# Fiat ducato 2.8 tdi gearbox failure



## Pard (May 1, 2005)

Having just suffered the failure of the gearbox on my year 2000 Hymer, mileage 47000, I'm wondering if anyone has experience of gearbox repairers in Cornwall or Devon?

Just before the breakdown, I was having some trouble selecting 4th, dropping down from 5th, but otherwise little problem. If I double-declutched, it worked OK. This came to an abrupt end when I found I could not engage any gear at all. I thought at first the clutch had gone, and the AA man thought the same. However, thinking on it some more I wondered about the synchromesh, and my brother mentioned the possibility of the thrust bearing. This is all a bit 'Greek' to me, and so I was left floundering, and in the hands of my garage to which the van was recovered on Tuesday last.

*-*-*

◆ **Tasks**:
(A) For the post about the Fiat Ducato gearbox failure, decide whether each statement below agrees with it: (i) the Hymer had a mileage of 47000; (ii) the AA man believed the synchromesh had failed; (iii) double-declutching made the change into 4th work. Answer yes or no for each, quoting the words of the post that settle it.
(B) Write the next part of the post about the Fiat Ducato gearbox failure, starting after its final sentence.

Dataset items
*-*-*

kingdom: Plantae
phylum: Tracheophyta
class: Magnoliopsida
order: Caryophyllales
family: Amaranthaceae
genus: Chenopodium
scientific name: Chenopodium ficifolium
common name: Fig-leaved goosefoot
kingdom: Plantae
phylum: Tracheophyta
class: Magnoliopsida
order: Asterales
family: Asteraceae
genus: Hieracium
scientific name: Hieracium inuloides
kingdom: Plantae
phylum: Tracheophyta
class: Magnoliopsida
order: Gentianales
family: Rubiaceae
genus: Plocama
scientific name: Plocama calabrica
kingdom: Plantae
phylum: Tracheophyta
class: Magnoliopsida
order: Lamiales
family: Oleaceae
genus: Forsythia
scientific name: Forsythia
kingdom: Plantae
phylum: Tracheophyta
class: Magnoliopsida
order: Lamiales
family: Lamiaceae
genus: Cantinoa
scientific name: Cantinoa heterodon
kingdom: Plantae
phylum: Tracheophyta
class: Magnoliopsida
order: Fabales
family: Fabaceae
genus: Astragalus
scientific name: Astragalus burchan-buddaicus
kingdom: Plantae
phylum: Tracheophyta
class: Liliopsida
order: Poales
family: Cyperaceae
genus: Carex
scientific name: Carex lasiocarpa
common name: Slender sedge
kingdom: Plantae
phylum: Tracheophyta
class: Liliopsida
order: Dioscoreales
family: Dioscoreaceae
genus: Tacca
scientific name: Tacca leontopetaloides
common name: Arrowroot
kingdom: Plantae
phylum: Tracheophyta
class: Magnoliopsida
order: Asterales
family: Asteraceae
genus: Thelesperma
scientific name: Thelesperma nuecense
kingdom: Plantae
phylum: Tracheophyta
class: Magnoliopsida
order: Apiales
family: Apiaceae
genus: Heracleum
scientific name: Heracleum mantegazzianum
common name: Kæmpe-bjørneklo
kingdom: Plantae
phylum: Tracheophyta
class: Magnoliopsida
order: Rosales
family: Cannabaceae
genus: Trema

*-*-*

◆ **Responses per task**:
(A)
(i) Yes: "mileage 47000"
(ii) No: "I thought at first the clutch had gone, and the AA man thought the same."
(iii) Yes: "If I double-declutched, it worked OK."

(B)
The garage - Vospers at Camborne - has investigated and says that one local gearbox specialist will simply not touch the Ducato gearbox as they are constant trouble, but aside from the renowned 5th gear failure on my model 2.8 (which I had a couple of years ago), and the newer model 2.3's uphill reversing troubles, I see little evidence to support that on MHF so far.

So the garage suggests my choices are either a new box at around £2600 + VAT + fitting, or a breaker's yard example. I'm not keen on the latter, but am even less keen on the former. Meanwhile I've placed the request for offers and quotes on www.breakerlink.com, but would be glad of any informed views on the subject!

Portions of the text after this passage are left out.